Der Konflikt an der MedUni Wien hat bereits eine längere Vorgeschichte. Zunächst gab es Mitte Oktober vergangenen Jahres heftige Proteste wegen der Auswirkungen der zwischen dem Betriebsrat des wissenschaftlichen Personals und der MedUni Wien in Person von Rektor Wolfgang Schütz abgeschlossenen Betriebsvereinbarung. Die Ärzte im Journal-Nachtdienst gehen seither nach 25 Stunden aus dem patientenbezogenen Dienst und sollen sich im Nachtdienst eventuell noch der Forschung etc. widmen. Das Ergebnis: Es fehlten jeden Vormittag 173 Ärzte für den Routinebetrieb mit den Ambulanzen.

Die nächste Stufe der Auseinandersetzungen: Nach einem vor zwei Jahren nicht gelungenem Versuch, 24 dieser Journal-Nachtdienste zu streichen, startete der Rektor mit Anfang des Jahres einen neuerlichen Anlauf: Entfall von elf Nachtdiensten, dafür das Versprechen der Aufnahme von 22 Ärzten zusätzlich.

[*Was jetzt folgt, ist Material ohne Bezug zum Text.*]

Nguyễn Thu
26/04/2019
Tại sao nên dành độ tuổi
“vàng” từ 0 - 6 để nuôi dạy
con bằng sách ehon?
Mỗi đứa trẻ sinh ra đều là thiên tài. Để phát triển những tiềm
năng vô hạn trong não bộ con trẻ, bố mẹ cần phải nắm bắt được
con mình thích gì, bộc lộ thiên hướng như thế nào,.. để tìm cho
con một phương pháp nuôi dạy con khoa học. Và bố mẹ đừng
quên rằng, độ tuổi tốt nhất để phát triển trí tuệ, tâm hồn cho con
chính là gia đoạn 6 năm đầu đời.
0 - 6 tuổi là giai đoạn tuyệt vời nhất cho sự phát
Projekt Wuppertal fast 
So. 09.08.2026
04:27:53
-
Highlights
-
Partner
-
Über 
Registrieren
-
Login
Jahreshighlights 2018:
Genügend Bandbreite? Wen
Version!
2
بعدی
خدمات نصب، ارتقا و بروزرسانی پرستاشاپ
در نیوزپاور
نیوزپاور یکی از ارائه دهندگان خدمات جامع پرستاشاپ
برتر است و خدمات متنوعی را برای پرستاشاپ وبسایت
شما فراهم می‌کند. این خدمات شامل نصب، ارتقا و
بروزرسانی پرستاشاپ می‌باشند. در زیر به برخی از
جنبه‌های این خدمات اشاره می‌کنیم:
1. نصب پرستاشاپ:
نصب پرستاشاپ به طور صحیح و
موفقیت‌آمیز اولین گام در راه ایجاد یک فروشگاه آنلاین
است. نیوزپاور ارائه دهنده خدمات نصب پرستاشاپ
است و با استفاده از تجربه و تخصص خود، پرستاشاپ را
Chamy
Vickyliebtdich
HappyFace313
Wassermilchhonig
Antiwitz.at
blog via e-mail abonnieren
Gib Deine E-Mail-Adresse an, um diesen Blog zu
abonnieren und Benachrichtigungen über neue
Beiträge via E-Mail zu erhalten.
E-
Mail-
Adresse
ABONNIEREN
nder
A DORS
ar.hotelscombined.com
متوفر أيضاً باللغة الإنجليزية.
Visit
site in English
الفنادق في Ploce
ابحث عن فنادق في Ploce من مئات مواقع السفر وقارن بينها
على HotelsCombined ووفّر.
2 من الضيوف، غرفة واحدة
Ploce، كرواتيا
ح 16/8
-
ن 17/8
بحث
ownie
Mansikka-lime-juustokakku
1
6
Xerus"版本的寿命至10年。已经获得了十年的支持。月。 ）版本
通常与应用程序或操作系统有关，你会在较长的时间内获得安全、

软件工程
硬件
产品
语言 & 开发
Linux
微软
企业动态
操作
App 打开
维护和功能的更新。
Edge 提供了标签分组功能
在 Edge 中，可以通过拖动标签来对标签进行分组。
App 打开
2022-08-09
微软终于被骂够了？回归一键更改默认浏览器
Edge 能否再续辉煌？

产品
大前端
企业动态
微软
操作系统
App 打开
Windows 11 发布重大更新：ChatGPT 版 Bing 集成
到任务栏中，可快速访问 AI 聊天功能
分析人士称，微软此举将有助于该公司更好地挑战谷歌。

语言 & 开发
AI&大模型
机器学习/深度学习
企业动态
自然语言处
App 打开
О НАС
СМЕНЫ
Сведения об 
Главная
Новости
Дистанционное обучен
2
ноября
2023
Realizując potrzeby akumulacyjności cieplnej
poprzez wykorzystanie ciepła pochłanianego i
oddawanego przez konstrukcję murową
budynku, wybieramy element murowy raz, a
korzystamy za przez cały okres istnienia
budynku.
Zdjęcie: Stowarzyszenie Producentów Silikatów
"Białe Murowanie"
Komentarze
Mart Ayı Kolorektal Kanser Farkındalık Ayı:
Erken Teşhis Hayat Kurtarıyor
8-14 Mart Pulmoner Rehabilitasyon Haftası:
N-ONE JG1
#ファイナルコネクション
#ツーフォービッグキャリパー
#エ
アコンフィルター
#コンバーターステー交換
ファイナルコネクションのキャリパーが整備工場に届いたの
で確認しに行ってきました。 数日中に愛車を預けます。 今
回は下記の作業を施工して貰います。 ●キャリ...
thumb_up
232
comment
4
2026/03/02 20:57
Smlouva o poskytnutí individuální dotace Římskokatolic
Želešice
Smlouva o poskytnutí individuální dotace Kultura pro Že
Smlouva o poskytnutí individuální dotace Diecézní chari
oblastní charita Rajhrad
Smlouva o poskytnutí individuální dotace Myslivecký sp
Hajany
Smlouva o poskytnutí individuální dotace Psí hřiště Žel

Hoffen auf weitere Gespräche

Laut dem Betriebsobmann des wissenschaftlichen Personals der MedUni Wien, Thomas Perkmann, gab es noch am Montag ein Gespräch mit Rektor Schütz und dem Vorsitzenden der Exekutivkommission der Primarärzte, Christoph Zielinski. Dabei sei erklärt worden, dass man die Auswirkungen der Journal-Nachtdienststreichungen sachlich überprüfen werde. Dies sollte auch getan werden, zeige aber, mit wie wenig Planung das Rektorat der MedUni Wien vorgehe. Im Rahmen der Betriebsversammlung am Dienstag wurde auch eine Protestresolution mit den Forderungen der Ärzteschaft der Universität präsentiert und verabschiedet.